◆ **WORK INSTRUCTION**
Answer these questions from the album review:
1. What does the fourth movement consist of?
2. When was the orchestra recorded?
3. Which two Alice Coltrane albums do the strings recall in particular?

◆ **SELECTED PASSAGE**
Floating Points, Pharoah Sanders & The London Symphony Orchestra - Movement 1




Floating Points, Pharoah Sanders & The London Symphony Orchestra - Movement 6



Floating Points, Pharoah Sanders & The London Symphony Orchestra - Movement 7



Wire mag gave this album a very good review.

The piece begins with a repeated keyboard figure, almost like a harpsichord shadowed by an electric piano. Soft creaks can be heard, as though someone is shifting in their chair. After a minute or so, Sanders enters, soft and rough, his tone harsh but gentle, like a chiding parent. He’s singing, not roaring; his total mastery of the horn makes his phrases emerge like someone narrating a lucid dream at sunrise. Shepherd’s contributions are repetitive, but not static; the third movement features a squiggly synth solo straight from Pink Floyd circa Wish You Were Here. The fourth movement consists of Sanders murmuring and humming; he picks up his horn again for the fifth section. In the sixth, the orchestra (recorded at a socially distanced summer 2020 session) finally comes in at full strength, swelling around Sanders and the still repeating central keyboard figure. The strings have a sort of spiritual romanticism that recalls Alice Coltrane’s early 70s albums – World Galaxy and Universal Consciousness in particular.

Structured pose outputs
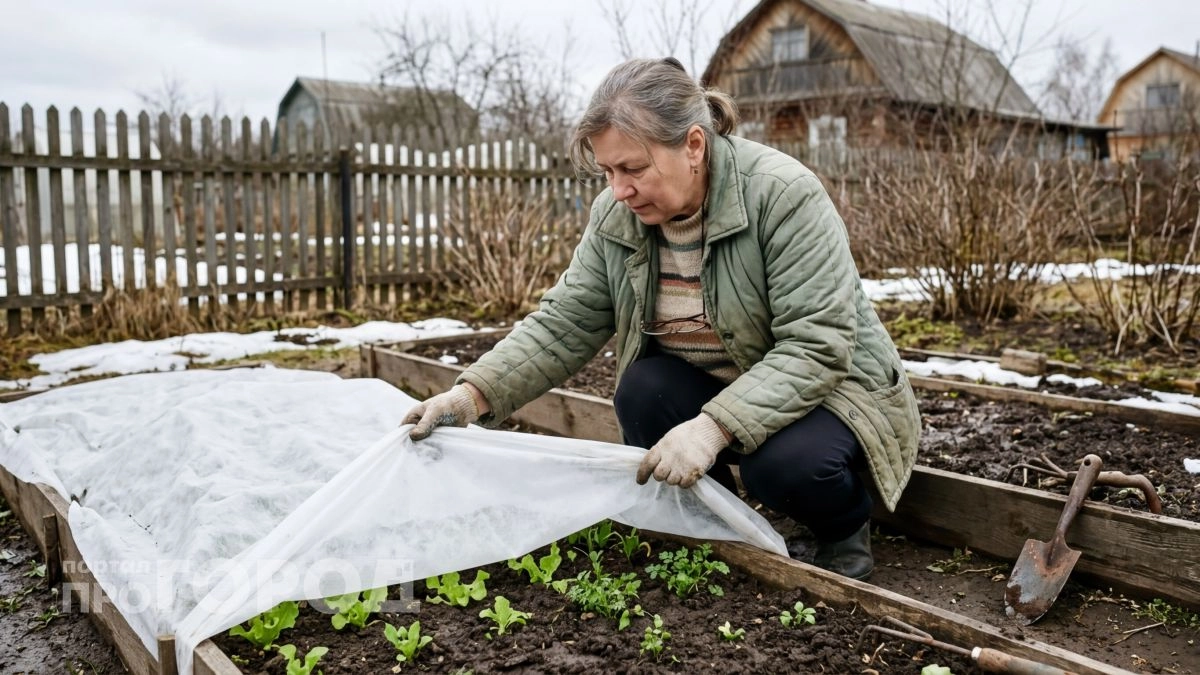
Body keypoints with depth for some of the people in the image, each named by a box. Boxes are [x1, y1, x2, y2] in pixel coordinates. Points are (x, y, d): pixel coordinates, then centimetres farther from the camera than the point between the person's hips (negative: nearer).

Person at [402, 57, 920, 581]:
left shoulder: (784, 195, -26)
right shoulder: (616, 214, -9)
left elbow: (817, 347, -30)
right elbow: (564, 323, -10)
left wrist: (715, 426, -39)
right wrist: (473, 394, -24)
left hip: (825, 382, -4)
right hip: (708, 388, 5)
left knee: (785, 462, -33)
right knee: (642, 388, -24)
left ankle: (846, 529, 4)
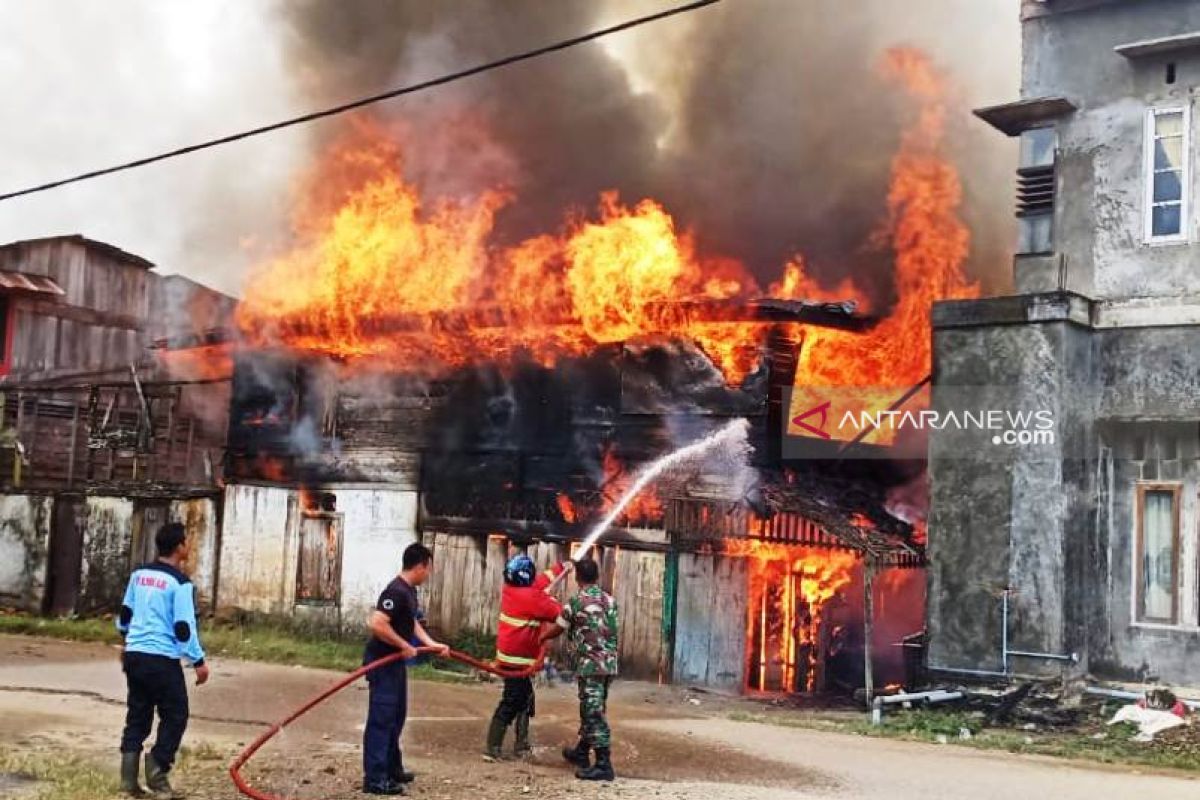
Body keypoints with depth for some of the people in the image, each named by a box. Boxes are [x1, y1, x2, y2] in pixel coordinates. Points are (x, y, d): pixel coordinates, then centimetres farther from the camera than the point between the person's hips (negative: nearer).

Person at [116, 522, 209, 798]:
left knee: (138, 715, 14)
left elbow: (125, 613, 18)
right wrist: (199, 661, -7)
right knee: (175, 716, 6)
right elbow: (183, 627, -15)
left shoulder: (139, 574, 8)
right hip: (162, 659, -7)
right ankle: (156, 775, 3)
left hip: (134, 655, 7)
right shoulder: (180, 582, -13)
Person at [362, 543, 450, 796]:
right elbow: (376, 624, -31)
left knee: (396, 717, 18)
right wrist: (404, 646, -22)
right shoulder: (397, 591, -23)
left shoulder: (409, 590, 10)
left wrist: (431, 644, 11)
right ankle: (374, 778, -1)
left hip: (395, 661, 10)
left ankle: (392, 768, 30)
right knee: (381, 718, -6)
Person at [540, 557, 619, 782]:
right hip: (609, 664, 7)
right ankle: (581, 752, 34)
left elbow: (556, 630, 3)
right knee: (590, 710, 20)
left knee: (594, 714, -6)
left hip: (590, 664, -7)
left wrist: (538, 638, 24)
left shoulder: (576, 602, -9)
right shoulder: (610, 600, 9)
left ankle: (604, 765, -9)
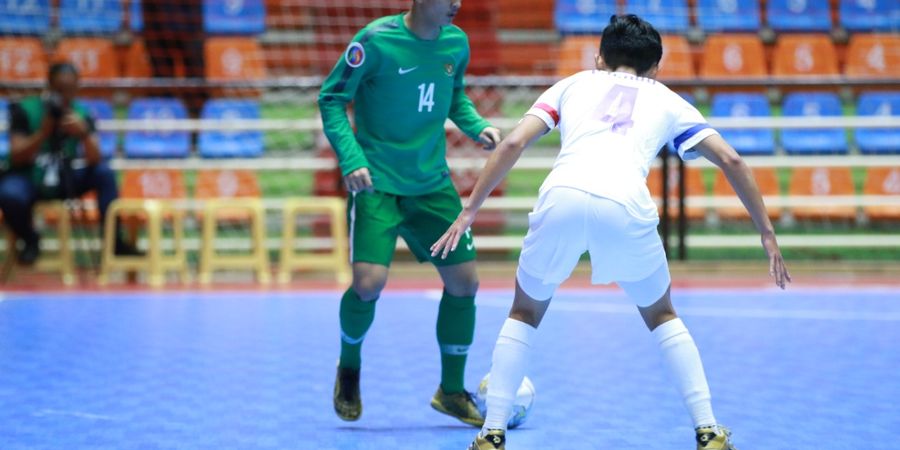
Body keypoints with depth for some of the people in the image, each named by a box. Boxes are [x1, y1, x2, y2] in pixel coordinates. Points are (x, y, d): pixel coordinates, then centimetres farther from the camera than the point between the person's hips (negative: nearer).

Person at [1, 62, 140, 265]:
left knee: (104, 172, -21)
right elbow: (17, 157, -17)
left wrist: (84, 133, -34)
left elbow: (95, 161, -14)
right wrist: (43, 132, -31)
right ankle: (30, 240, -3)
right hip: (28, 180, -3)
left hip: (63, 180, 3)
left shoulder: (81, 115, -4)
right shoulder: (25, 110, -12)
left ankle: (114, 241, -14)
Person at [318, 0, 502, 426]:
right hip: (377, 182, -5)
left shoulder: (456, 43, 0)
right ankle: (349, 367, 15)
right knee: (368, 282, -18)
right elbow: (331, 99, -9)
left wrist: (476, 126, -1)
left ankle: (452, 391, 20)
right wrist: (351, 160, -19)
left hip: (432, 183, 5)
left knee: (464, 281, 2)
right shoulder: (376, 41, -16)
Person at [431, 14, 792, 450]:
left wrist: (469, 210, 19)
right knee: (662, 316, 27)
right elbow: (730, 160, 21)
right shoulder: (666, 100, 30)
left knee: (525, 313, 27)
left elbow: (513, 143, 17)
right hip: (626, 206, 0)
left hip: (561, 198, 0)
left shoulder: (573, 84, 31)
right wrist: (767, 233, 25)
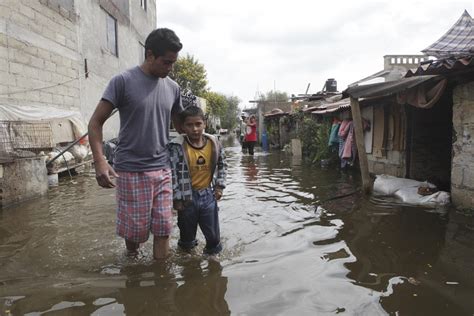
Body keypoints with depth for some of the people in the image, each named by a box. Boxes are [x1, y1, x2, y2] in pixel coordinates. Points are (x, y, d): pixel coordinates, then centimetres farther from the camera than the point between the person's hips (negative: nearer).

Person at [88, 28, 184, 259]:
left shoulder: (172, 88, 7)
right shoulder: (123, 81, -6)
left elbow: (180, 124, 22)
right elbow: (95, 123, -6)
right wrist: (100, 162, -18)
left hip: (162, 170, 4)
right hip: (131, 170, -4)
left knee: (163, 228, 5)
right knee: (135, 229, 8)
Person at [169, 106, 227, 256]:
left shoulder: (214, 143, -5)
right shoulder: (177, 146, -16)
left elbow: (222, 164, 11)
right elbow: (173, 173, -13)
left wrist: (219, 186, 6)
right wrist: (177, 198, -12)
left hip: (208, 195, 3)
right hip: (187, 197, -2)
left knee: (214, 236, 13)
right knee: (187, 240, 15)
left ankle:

◆ **RESPONSE BOX**
1. Sanders murmuring and humming.
2. At a socially distanced summer 2020 session.
3. World Galaxy and Universal Consciousness.